After about a week my college and professional education kicked in and reminded me that using the correct pencil grasp is developmental and it was ok that my four year old didn’t have a grasp that looked just like mine. After all, I knew that writing practice in preschool seldom involves a pencil and paper. (For more information, read my articles What Writing Practice Looks Like in Preschool and Development of Emergent Writing). I put away the writing practice sheets and got out the Play-Doh Case of Colors, our Nuts & Bolts Matching Shapes Set, our Fisher-Price Laugh and Learn Learning Piggy Bank,the Learning Resources Mini Muffin Match Up,(affilitate links) as well as several other fine motor activities I’d seen on Pinterest. (For more ideas see these posts: Stacking Fruit Loops and How It Develops Fine Motor Skills, Easy Fine Motor Activity For Babies, and Faux Sand Art.) I was confident that William’s pencil grasp would improve proportionately to his overall fine motor skills.

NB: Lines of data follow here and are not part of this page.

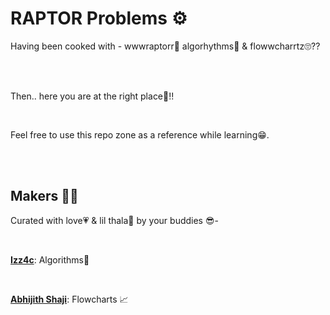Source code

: # RAPTOR Problems ⚙️
Having been cooked with - wwwraptorr🦖 algorhythms🤡 & flowwcharrtz🙄?? 

<br>
<br>

Then.. here you are at the right place🤝!! 

<br>

Feel free to use this repo zone as a reference while learning😁. 

<br>
<br>

## Makers 👷‍♂️

Curated with love💗 & lil thala🧠 by your buddies 😎- 

<br>

**[Izz4c](https://github.com/izz4c)**: Algorithms🔮

<br>

**[Abhijith Shaji](https://github.com/abhijithshaji17)**: Flowcharts 📈



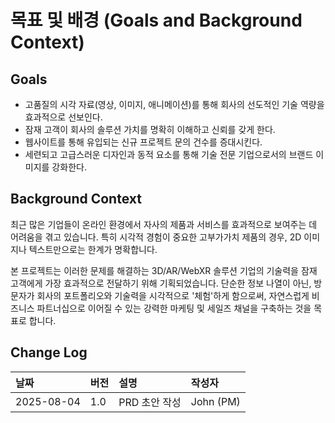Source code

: # 목표 및 배경 (Goals and Background Context)

## Goals
* 고품질의 시각 자료(영상, 이미지, 애니메이션)를 통해 회사의 선도적인 기술 역량을 효과적으로 선보인다.
* 잠재 고객이 회사의 솔루션 가치를 명확히 이해하고 신뢰를 갖게 한다.
* 웹사이트를 통해 유입되는 신규 프로젝트 문의 건수를 증대시킨다.
* 세련되고 고급스러운 디자인과 동적 요소를 통해 기술 전문 기업으로서의 브랜드 이미지를 강화한다.

## Background Context
최근 많은 기업들이 온라인 환경에서 자사의 제품과 서비스를 효과적으로 보여주는 데 어려움을 겪고 있습니다. 특히 시각적 경험이 중요한 고부가가치 제품의 경우, 2D 이미지나 텍스트만으로는 한계가 명확합니다.

본 프로젝트는 이러한 문제를 해결하는 3D/AR/WebXR 솔루션 기업의 기술력을 잠재 고객에게 가장 효과적으로 전달하기 위해 기획되었습니다. 단순한 정보 나열이 아닌, 방문자가 회사의 포트폴리오와 기술력을 시각적으로 '체험'하게 함으로써, 자연스럽게 비즈니스 파트너십으로 이어질 수 있는 강력한 마케팅 및 세일즈 채널을 구축하는 것을 목표로 합니다.

## Change Log

| 날짜 | 버전 | 설명 | 작성자 |
| :--- | :--- | :--- | :--- |
| 2025-08-04 | 1.0 | PRD 초안 작성 | John (PM) | 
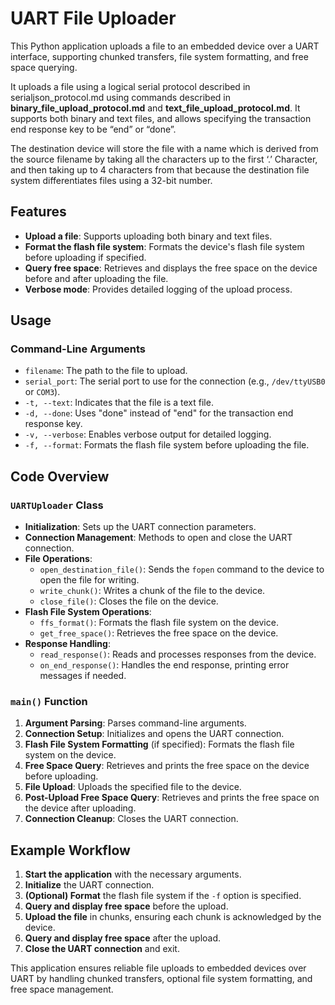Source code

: # UART File Uploader

This Python application uploads a file to an embedded device over a UART 
interface, supporting chunked transfers, file system formatting, and free 
space querying.

It uploads a file using a logical serial protocol described in 
serialjson_protocol.md using commands described in **binary_file_upload_protocol.md** 
and **text_file_upload_protocol.md**. It supports both binary and text files, and 
allows specifying the transaction end  response key to be “end” or “done”.  

The destination device will store the file with a name which is derived from the 
source filename by taking all the characters up to the first ‘.’ Character, and 
then taking up to 4 characters from that because the destination file system 
differentiates files using a 32-bit number.  

## Features

- **Upload a file**: Supports uploading both binary and text files.
- **Format the flash file system**: Formats the device's flash file system before uploading if specified.
- **Query free space**: Retrieves and displays the free space on the device before and after uploading the file.
- **Verbose mode**: Provides detailed logging of the upload process.

## Usage

### Command-Line Arguments

- `filename`: The path to the file to upload.
- `serial_port`: The serial port to use for the connection (e.g., `/dev/ttyUSB0` or `COM3`).
- `-t, --text`: Indicates that the file is a text file.
- `-d, --done`: Uses "done" instead of "end" for the transaction end response key.
- `-v, --verbose`: Enables verbose output for detailed logging.
- `-f, --format`: Formats the flash file system before uploading the file.

## Code Overview

### `UARTUploader` Class

- **Initialization**: Sets up the UART connection parameters.
- **Connection Management**: Methods to open and close the UART connection.
- **File Operations**:
  - `open_destination_file()`: Sends the `fopen` command to the device to open the file for writing.
  - `write_chunk()`: Writes a chunk of the file to the device.
  - `close_file()`: Closes the file on the device.
- **Flash File System Operations**:
  - `ffs_format()`: Formats the flash file system on the device.
  - `get_free_space()`: Retrieves the free space on the device.
- **Response Handling**: 
  - `read_response()`: Reads and processes responses from the device.
  - `on_end_response()`: Handles the end response, printing error messages if needed.

### `main()` Function

1. **Argument Parsing**: Parses command-line arguments.
2. **Connection Setup**: Initializes and opens the UART connection.
3. **Flash File System Formatting** (if specified): Formats the flash file system on the device.
4. **Free Space Query**: Retrieves and prints the free space on the device before uploading.
5. **File Upload**: Uploads the specified file to the device.
6. **Post-Upload Free Space Query**: Retrieves and prints the free space on the device after uploading.
7. **Connection Cleanup**: Closes the UART connection.

## Example Workflow

1. **Start the application** with the necessary arguments.
2. **Initialize** the UART connection.
3. **(Optional) Format** the flash file system if the `-f` option is specified.
4. **Query and display free space** before the upload.
5. **Upload the file** in chunks, ensuring each chunk is acknowledged by the device.
6. **Query and display free space** after the upload.
7. **Close the UART connection** and exit.

This application ensures reliable file uploads to embedded devices over UART by handling chunked transfers, optional file system formatting, and free space management.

This has not been the case. William is very skilled at many fine motor activities, most of which are ideas I got from my Pinterest boards Fine Motor Skills, Gross Motor Skills, and Writing for Little Hands. Still, when placed in front of a tracing sheet, or even just a blank sheet of paper, he still prefers the modified death grip. I was having difficulty getting William to transfer the grasps and skills from our fine motor activities to the pencil.
Until one day I saw him using a broken crayon as he was drawing a picture of our cat, where he displayed a near perfect grasp, as seen in the picture on this post. Now I know what to do with all those broken crayons at our home writing center. They are not for melting into cute Valentines! Now when I have William practice formal writing, I have him use a broken crayon…or six, one for each color of the rainbow. If you have a little one who loves all things art, these Crayon Rocks in a Muslin Bag make a thoughtful and unique gift.
Still, however, we mostly focus on activities that strengthen fine motor muscles, but those writing practice sheets come out once or twice a week and his pencil grip and developing and getting better and better.